Matt and Erica retain half of their heifers as replacements and also sell replacement heifers, both open and bred. They sometimes offer young breeding bulls, but lack the necessary facilities to safely raise more than a couple of bulls at a time to maturity. Because of the age of the farm and improvements in technology, facility improvement is a never-ending process with upgrading fencing and working facilities on the list.
Another aspect demonstrating an awareness of safety, is cow-culling criteria.

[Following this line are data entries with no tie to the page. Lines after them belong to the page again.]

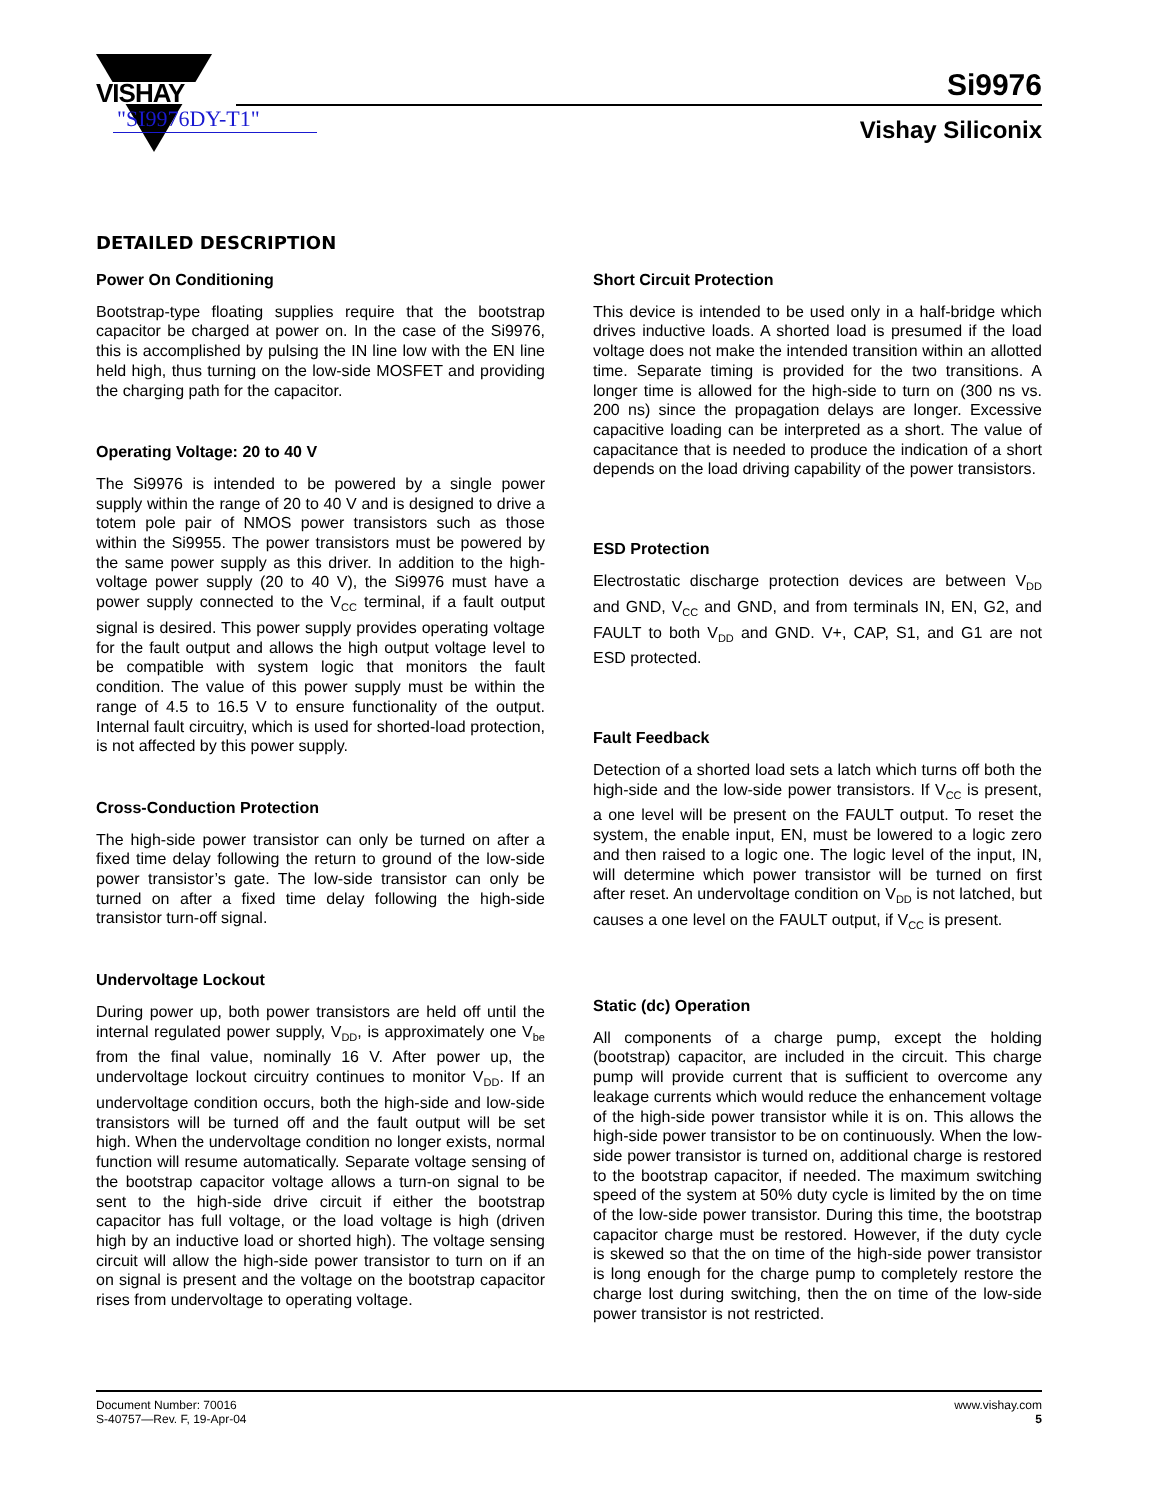VISHAY
"SI9976DY-T1"
Si9976
Vishay Siliconix
DETAILED DESCRIPTION
Power On Conditioning
Bootstrap-type floating supplies require that the bootstrap capacitor be charged at power on. In the case of the Si9976, this is accomplished by pulsing the IN line low with the EN line held high, thus turning on the low-side MOSFET and providing the charging path for the capacitor.
Operating Voltage: 20 to 40 V
The Si9976 is intended to be powered by a single power supply within the range of 20 to 40 V and is designed to drive a totem pole pair of NMOS power transistors such as those within the Si9955. The power transistors must be powered by the same power supply as this driver. In addition to the high-voltage power supply (20 to 40 V), the Si9976 must have a power supply connected to the V<sub>CC</sub> terminal, if a fault output signal is desired. This power supply provides operating voltage for the fault output and allows the high output voltage level to be compatible with system logic that monitors the fault condition. The value of this power supply must be within the range of 4.5 to 16.5 V to ensure functionality of the output. Internal fault circuitry, which is used for shorted-load protection, is not affected by this power supply.
Cross-Conduction Protection
The high-side power transistor can only be turned on after a fixed time delay following the return to ground of the low-side power transistor’s gate. The low-side transistor can only be turned on after a fixed time delay following the high-side transistor turn-off signal.
Undervoltage Lockout
During power up, both power transistors are held off until the internal regulated power supply, V<sub>DD</sub>, is approximately one V<sub>be</sub> from the final value, nominally 16 V. After power up, the undervoltage lockout circuitry continues to monitor V<sub>DD</sub>. If an undervoltage condition occurs, both the high-side and low-side transistors will be turned off and the fault output will be set high. When the undervoltage condition no longer exists, normal function will resume automatically. Separate voltage sensing of the bootstrap capacitor voltage allows a turn-on signal to be sent to the high-side drive circuit if either the bootstrap capacitor has full voltage, or the load voltage is high (driven high by an inductive load or shorted high). The voltage sensing circuit will allow the high-side power transistor to turn on if an on signal is present and the voltage on the bootstrap capacitor rises from undervoltage to operating voltage.
Short Circuit Protection
This device is intended to be used only in a half-bridge which drives inductive loads. A shorted load is presumed if the load voltage does not make the intended transition within an allotted time. Separate timing is provided for the two transitions. A longer time is allowed for the high-side to turn on (300 ns vs. 200 ns) since the propagation delays are longer. Excessive capacitive loading can be interpreted as a short. The value of capacitance that is needed to produce the indication of a short depends on the load driving capability of the power transistors.
ESD Protection
Electrostatic discharge protection devices are between V<sub>DD</sub> and GND, V<sub>CC</sub> and GND, and from terminals IN, EN, G2, and FAULT to both V<sub>DD</sub> and GND. V+, CAP, S1, and G1 are not ESD protected.
Fault Feedback
Detection of a shorted load sets a latch which turns off both the high-side and the low-side power transistors. If V<sub>CC</sub> is present, a one level will be present on the FAULT output. To reset the system, the enable input, EN, must be lowered to a logic zero and then raised to a logic one. The logic level of the input, IN, will determine which power transistor will be turned on first after reset. An undervoltage condition on V<sub>DD</sub> is not latched, but causes a one level on the FAULT output, if V<sub>CC</sub> is present.
Static (dc) Operation
All components of a charge pump, except the holding (bootstrap) capacitor, are included in the circuit. This charge pump will provide current that is sufficient to overcome any leakage currents which would reduce the enhancement voltage of the high-side power transistor while it is on. This allows the high-side power transistor to be on continuously. When the low-side power transistor is turned on, additional charge is restored to the bootstrap capacitor, if needed. The maximum switching speed of the system at 50% duty cycle is limited by the on time of the low-side power transistor. During this time, the bootstrap capacitor charge must be restored. However, if the duty cycle is skewed so that the on time of the high-side power transistor is long enough for the charge pump to completely restore the charge lost during switching, then the on time of the low-side power transistor is not restricted.
Document Number: 70016
S-40757—Rev. F, 19-Apr-04
www.vishay.com
5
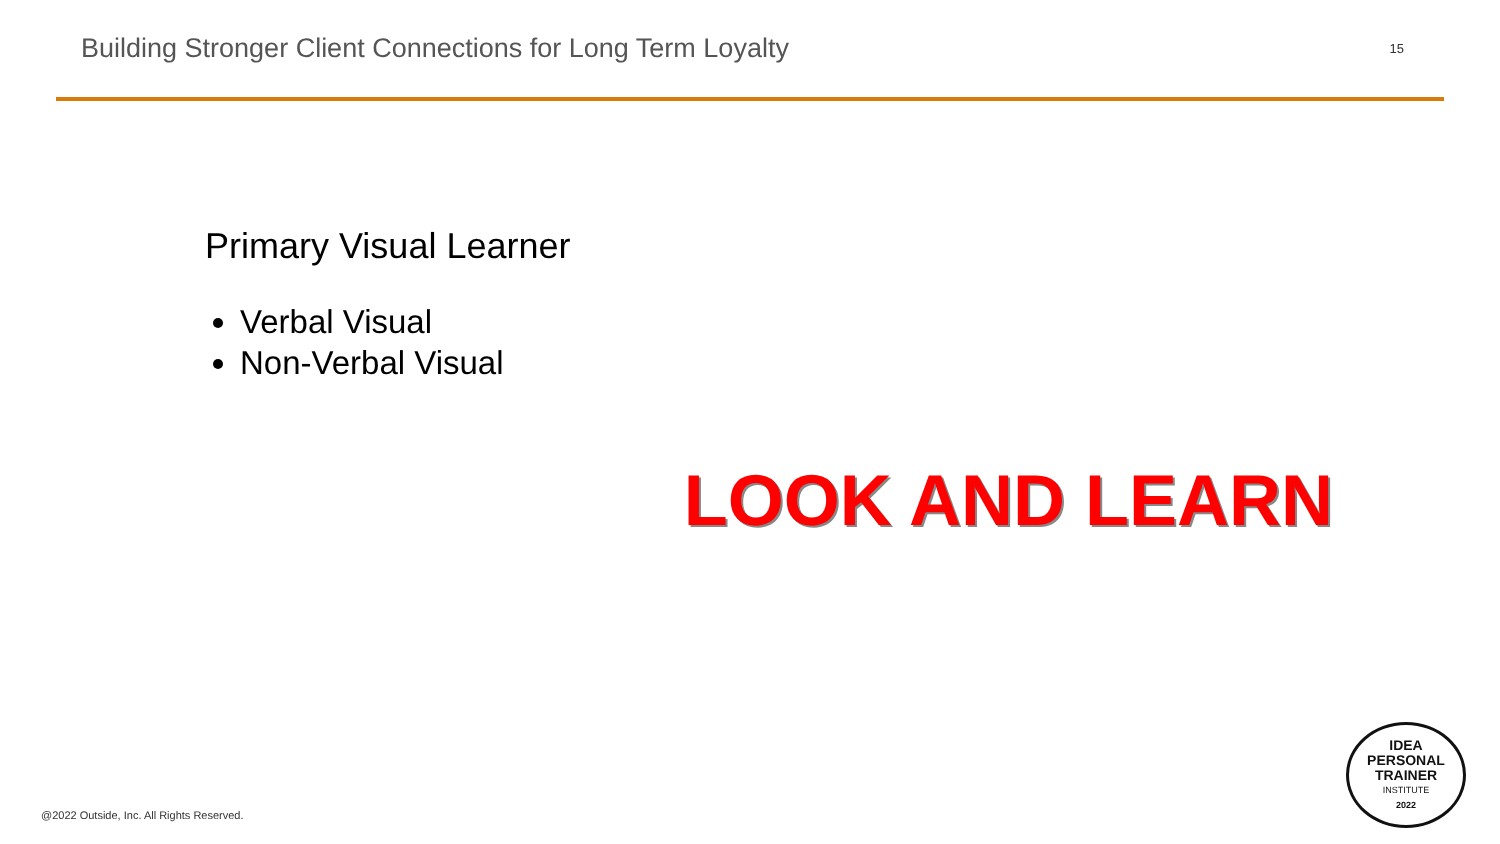Building Stronger Client Connections for Long Term Loyalty
15
Primary Visual Learner
Verbal Visual
Non-Verbal Visual
LOOK AND LEARN
@2022 Outside, Inc. All Rights Reserved.
IDEA
PERSONAL
TRAINER
INSTITUTE
2022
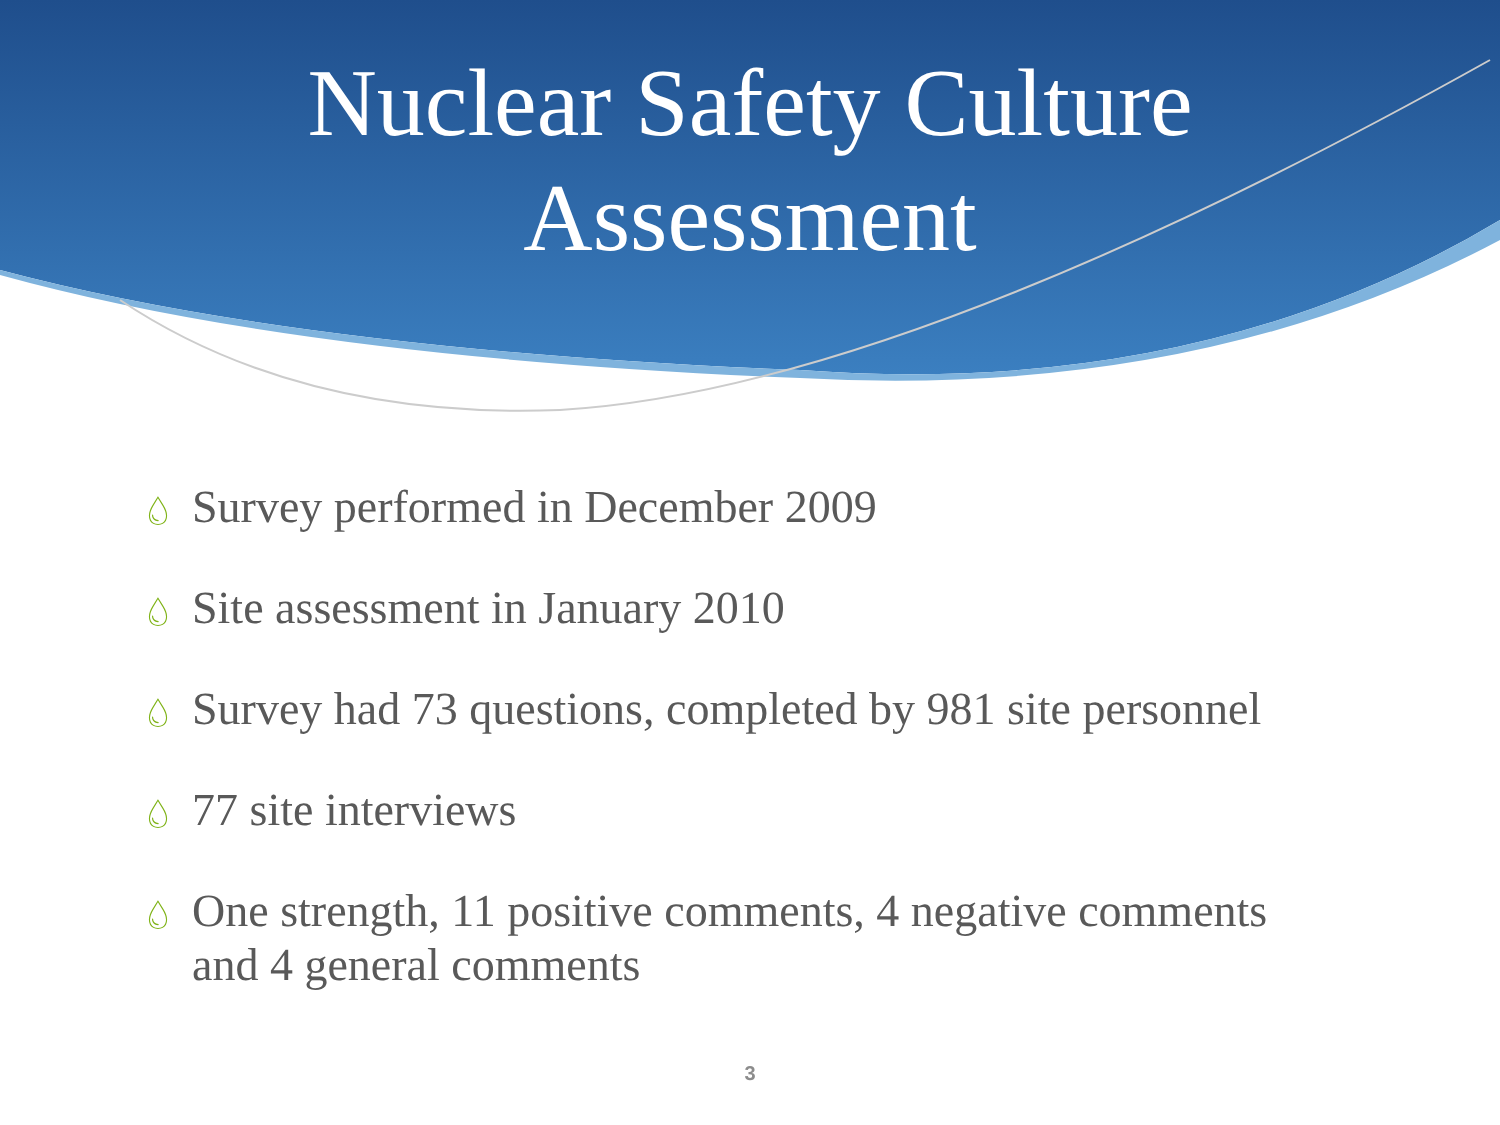Nuclear Safety Culture
Assessment
💧︎ Survey performed in December 2009
💧︎ Site assessment in January 2010
💧︎ Survey had 73 questions, completed by 981 site personnel
💧︎ 77 site interviews
💧︎ One strength, 11 positive comments, 4 negative comments and 4 general comments
3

The highest criteria is temperament meaning the Boyers won’t tolerate any “high-headed” cows. Cows are also culled if they are not “easy doers,” which means independent with minimal calf-pulling and weaning trouble-free calves. Every cow must produce and raise a healthy calf each year or she is culled.
For the last four or five years, the ranch has also offered custom fed beef from their steers. The resulting market weight steers are sold based on live weight on harvest day. The couple has found that consumers increasingly want to know where their food comes from and order a season ahead of time.
While the Boyers have improved pastures with a mixture of Bermuda and fescue, their hayfield is native grasses, which provides good roughage and dry matter but insufficient protein. Consequently, they use 38 percent protein feed in winter adding molasses-based protein supplements as needed.
Matt is a firm believer in active participation in associations as a means of advocating for the industry. He is an active member of the Rogers County Cattlemen’s and the National Cattlemen’s Association, as well as serving as the northeast director of the Oklahoma Cattlemen’s Association.
McKenzie and Gus are looking forward to showing again this year, with McKenzie having shown for the last five years. Though she usually shows heifers raised on the ranch, this year she is showing a “fuzzy, cute black steer” named Harry Potter that her mother found. Gus, on the other hand, is showing a home-raised a miniature Hereford, perfect for his size and age.
Matt and Erica have clear goals. They want to be excellent stewards of the family land and want to provide their children with an opportunity to preserve that family tradition if they choose to.